Infectious Diseases 2004

Avian influenza is spreading fast in British Columbia, Canada

2 April, 2004

Officials with the Canadian Food Inspection Agency (CFIA) say the bird flu has has been spreading much more quickly than they anticipated, and has hit more farms in the Fraser Valley than anyone suspected. Avian influenza has been now diagnosed on 18 B.C. farms. That's more than twice the number of sites previously known to have been infected.
Sixteen of them are within the 10-kilometre surveillance zone in Abbotsford, and the other two are close by.
Despite the rapid spread of the disease, the CFIA says it's still too early to hold a mass cull across the Fraser Valley and the Lower Mainland.
The industry had been pushing for a mass slaughter of all birds within the Fraser Valley and the Lower Mainland – as many as 16 million birds between Hope and the Georgia Strait.
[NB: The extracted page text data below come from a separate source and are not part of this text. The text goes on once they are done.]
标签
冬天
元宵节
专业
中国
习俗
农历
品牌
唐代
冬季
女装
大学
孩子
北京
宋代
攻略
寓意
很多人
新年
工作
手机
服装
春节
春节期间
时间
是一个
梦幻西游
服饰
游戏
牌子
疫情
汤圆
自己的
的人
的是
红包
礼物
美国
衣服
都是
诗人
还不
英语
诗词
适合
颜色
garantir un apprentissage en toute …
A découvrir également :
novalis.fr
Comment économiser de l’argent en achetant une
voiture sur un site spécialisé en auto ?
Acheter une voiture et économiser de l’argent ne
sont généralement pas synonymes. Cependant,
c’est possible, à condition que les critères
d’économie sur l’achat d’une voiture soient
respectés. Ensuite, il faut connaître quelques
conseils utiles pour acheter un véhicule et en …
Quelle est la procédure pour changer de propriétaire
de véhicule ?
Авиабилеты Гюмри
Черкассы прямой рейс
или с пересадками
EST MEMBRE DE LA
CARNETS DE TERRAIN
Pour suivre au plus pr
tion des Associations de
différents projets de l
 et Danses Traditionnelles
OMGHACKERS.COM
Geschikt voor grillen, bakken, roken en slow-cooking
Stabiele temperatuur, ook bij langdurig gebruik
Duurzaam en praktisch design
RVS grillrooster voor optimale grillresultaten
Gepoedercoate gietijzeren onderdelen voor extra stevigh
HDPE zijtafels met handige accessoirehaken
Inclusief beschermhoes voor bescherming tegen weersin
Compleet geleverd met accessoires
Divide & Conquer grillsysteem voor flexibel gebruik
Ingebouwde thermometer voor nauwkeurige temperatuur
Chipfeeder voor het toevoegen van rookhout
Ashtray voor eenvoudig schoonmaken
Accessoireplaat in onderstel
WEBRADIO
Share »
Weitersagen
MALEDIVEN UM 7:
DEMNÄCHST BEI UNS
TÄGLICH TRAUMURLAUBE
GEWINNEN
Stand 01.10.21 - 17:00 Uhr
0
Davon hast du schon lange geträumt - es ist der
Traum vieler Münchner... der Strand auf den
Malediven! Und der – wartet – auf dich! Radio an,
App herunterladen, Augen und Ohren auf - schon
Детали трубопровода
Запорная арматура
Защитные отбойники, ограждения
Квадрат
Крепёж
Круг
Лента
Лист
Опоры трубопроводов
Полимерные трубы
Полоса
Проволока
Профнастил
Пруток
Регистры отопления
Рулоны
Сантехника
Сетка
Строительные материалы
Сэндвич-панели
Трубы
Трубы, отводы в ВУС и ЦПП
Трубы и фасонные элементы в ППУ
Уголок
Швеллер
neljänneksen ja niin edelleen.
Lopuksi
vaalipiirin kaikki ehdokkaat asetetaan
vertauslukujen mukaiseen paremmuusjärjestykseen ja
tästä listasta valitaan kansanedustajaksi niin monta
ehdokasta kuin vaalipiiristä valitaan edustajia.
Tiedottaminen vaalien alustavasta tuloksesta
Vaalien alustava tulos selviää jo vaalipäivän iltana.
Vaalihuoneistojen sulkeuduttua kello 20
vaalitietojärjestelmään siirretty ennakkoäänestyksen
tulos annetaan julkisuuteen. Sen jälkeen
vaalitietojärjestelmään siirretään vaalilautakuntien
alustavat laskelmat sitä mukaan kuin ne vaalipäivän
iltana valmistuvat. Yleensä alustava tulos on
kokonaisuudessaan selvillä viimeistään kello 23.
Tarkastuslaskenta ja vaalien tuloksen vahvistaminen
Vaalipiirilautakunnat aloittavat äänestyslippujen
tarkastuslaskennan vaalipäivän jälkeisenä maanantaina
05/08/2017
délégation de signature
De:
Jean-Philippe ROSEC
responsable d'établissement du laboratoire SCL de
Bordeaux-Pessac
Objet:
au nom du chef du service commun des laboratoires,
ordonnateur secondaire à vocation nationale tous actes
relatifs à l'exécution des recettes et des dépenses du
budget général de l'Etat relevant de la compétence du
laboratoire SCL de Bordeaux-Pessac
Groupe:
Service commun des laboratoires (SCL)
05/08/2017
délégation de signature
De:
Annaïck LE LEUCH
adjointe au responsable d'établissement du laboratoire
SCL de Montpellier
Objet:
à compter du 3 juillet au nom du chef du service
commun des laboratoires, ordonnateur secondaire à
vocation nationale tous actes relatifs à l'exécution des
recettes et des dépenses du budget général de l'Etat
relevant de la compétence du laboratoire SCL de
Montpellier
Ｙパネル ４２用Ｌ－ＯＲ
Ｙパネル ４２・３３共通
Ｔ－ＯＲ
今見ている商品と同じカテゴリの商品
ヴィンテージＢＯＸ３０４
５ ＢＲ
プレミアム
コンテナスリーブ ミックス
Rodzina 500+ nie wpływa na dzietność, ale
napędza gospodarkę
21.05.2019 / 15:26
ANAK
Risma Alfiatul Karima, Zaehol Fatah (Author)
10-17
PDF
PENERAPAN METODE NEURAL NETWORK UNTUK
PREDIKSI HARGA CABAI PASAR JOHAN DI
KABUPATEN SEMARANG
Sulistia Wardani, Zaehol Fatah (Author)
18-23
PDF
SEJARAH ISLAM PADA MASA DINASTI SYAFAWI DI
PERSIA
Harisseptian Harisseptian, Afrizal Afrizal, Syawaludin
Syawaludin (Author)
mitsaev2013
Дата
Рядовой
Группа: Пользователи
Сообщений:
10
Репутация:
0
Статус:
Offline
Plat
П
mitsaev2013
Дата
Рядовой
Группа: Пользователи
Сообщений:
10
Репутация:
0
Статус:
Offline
But government officials say they need a couple more days to study the problem before making any further decisions.
The chicken farmers are also looking for compensation because of government shipping restrictions that are costing them about $3 million a week.
They're currently unable to sell their birds to the B.C. Interior or Vancouver Island.
Farmers who have had chickens destroyed because of the outbreak are already being compensated.
So far, about 375,000 birds have been slaughtered in the Abbotsford area.
Poultry is a billion-dollar-a-year industry in B.C, with 80 per cent of it in the Fraser Valley and the Lower Mainland.
British Columbia is not a significant source of poultry exports, but the outbreak has prompted the food inspection agency to ban the shipment of chickens out of the Fraser River region of southwestern British Columbia.